▶ [Texte fourni]:
►
Politique
Série - La Chine en route vers le 19ème Congrès du PCC

Chine : au 19ème Congrès, Xi Jinping pourrait partager le pouvoir avec les fidèles de Hu Jintao

Loin de l'image du bulldozer de la vie politique chinoise, Xi Jinping devra composer avec les alliés de l'ex-président Hu Jintao s'il veut réussir le 19ème Congrès du Parti qui s'ouvre à Pékin le 18 octobre 2017. (Crédits : AFP PHOTO / POOL / FRED DUFOUR)
Loin de l'image du bulldozer de la vie politique chinoise, Xi Jinping devra composer avec les alliés de l'ex-président Hu Jintao s'il veut réussir le 19ème Congrès du Parti qui s'ouvre à Pékin le 18 octobre 2017. (Crédits : AFP PHOTO / POOL / FRED DUFOUR)
Et si on avait tout faux sur le pouvoir de Xi Jinping ? Voilà des mois que personne ou presque ne doute de sa mainmise sur le Parti communiste chinois. Le 19ème Congrès du PCC s’ouvrira le 18 octobre prochain, mais sera-t-il une pure formalité ? De remaniements provinciaux en valse des hauts cadres à Pékin, Xi a donné en 2017 l’impression d’écraser tout sur son passage, plaçant à de nombreux postes son invincible « armée du Zhejiang ». Mais l’image était trop forcée. Celui qui a reçu fin 2016 comme Mao ou Deng le statut suprême de « noyau dur » du Parti (lire notre portrait) n’est toujours pas le maître absolu en son jardin. Dans les couloirs de la très secrète résidence des cadres du Parti à Zhongnanhai, près de la place Tian’anmen, le jeu de go entre les factions restera ouvert jusqu’à la dernière minute.
◄
▶ [Données ci-dessous]:
►
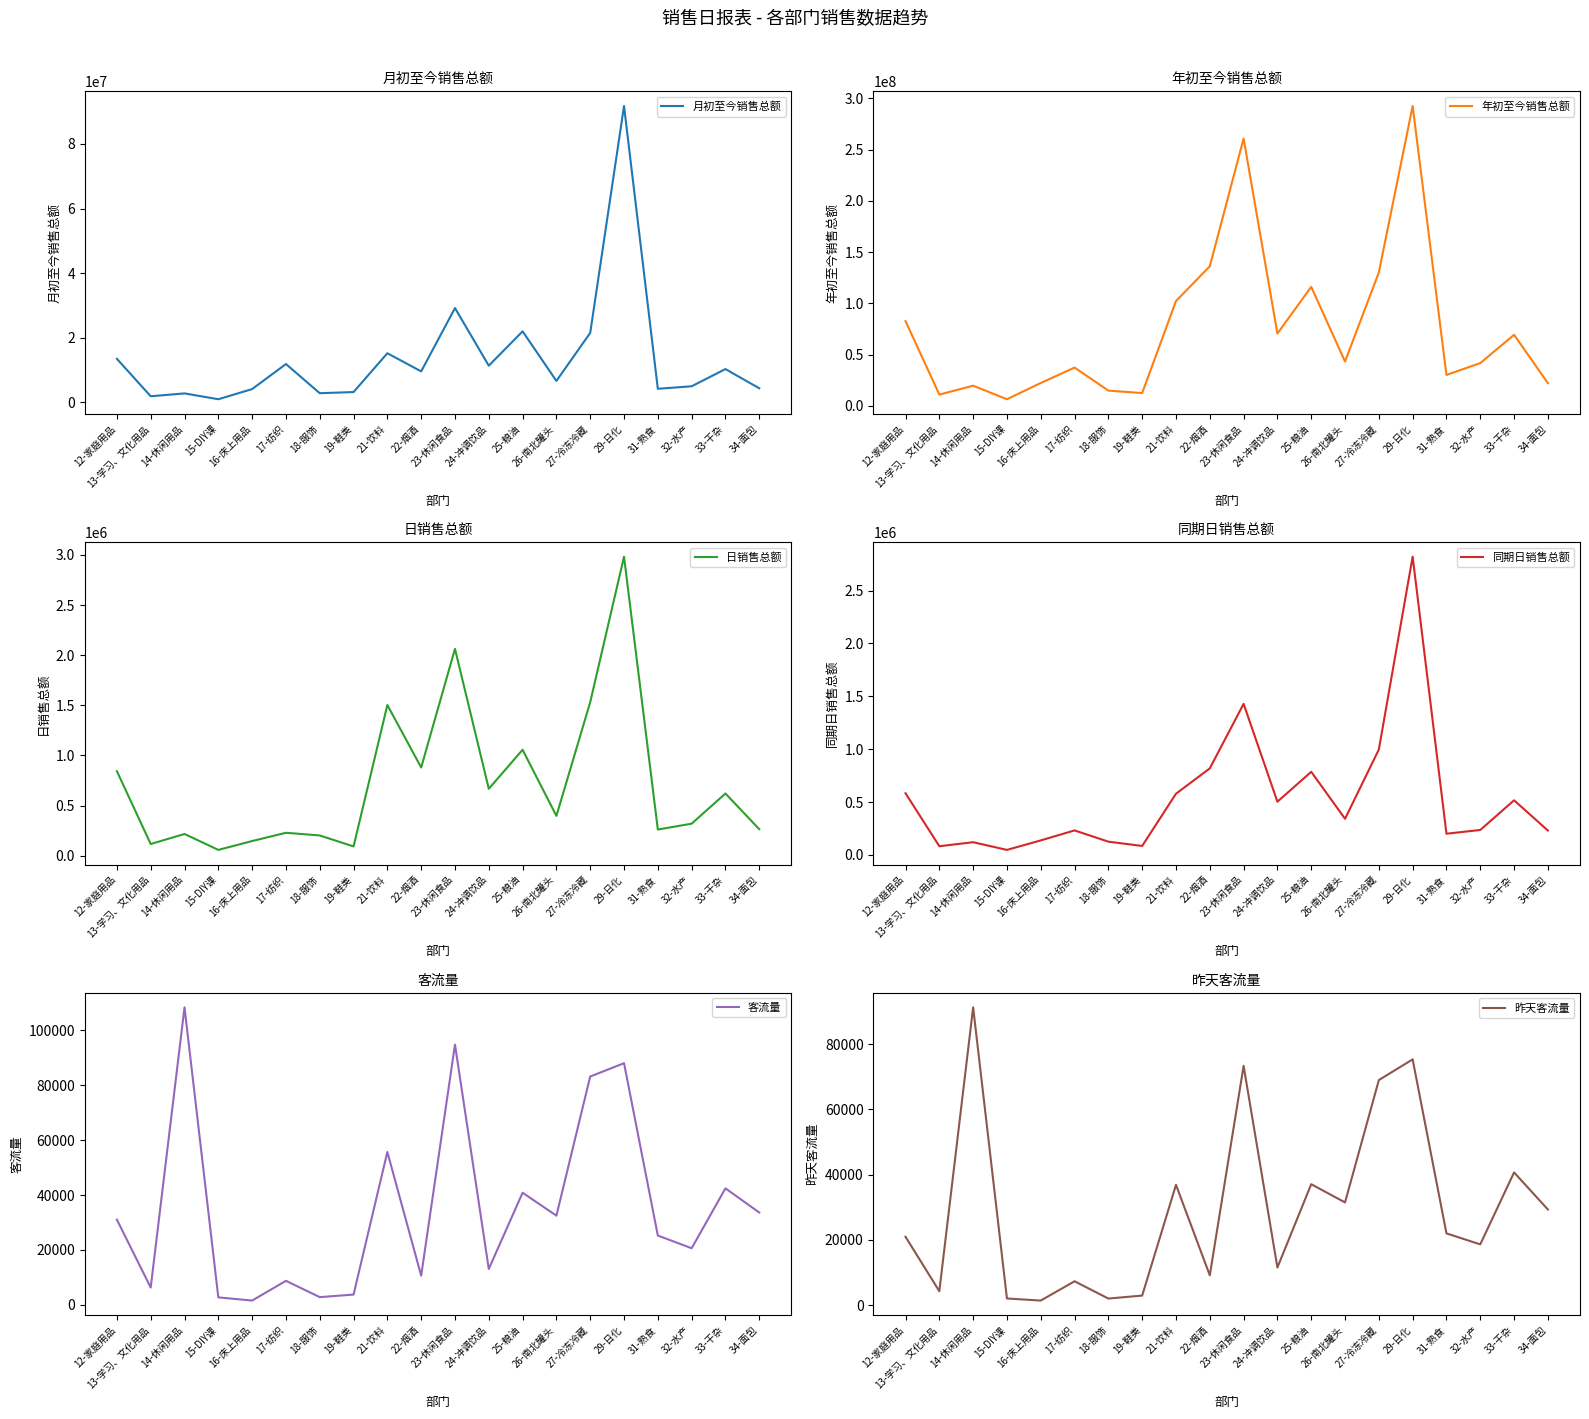

Which series has the widest spread of values?

年初至今销售总额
◄
▶ [Travail demandé]: Rédigez la suite de l'article sur le pouvoir de Xi Jinping à l'approche du 19ème Congrès du PCC, en reprenant juste après sa dernière phrase.

▶ [Réponse à l'exercice]:
Avide de s’imposer à la tête de l’État-Parti pour un nouveau mandat de cinq ans, et peut-être plus, Xi Jinping a préparé avec soin ce Congrès d’octobre. Il a su créer un cercle rapproché d’alliés dont il a patiemment fait évoluer la carrière, afin de les rapprocher du saint des saints du pouvoir : le bureau politique (ou Politburo) et son très exclusif comité permanent. C’est dans ces deux organes que se concentrent les vrais pouvoirs de la Chine et leurs sièges sont donc l’objet de toutes les convoitises. Pour autant, aujourd’hui, Xi Jinping n’y compte pas que des alliés, et encore moins des amis – certains membres étant même plutôt mieux disposés à l’égard de ses prédécesseurs Jiang Zemin ou Hu Jintao.
A la veille du grand rendez-vous politique de la Chine, Asialyst vous propose une série pour éclairer cette route vers le Congrès, obscurcie comme toujours par les tractions opaques des factions. Pour commencer, nous passons au peigne fin la composition actuelle et à venir du Politburo : le devenir de ses 24 membres, ceux qui devront partir à la retraite ou seront promus, et où se joueront les luttes décisives. C’est le premier moyen de sentir si l’Empereur Xi a la main, ou s’il est nu.

le Congrès du PCC, comment ça marche ?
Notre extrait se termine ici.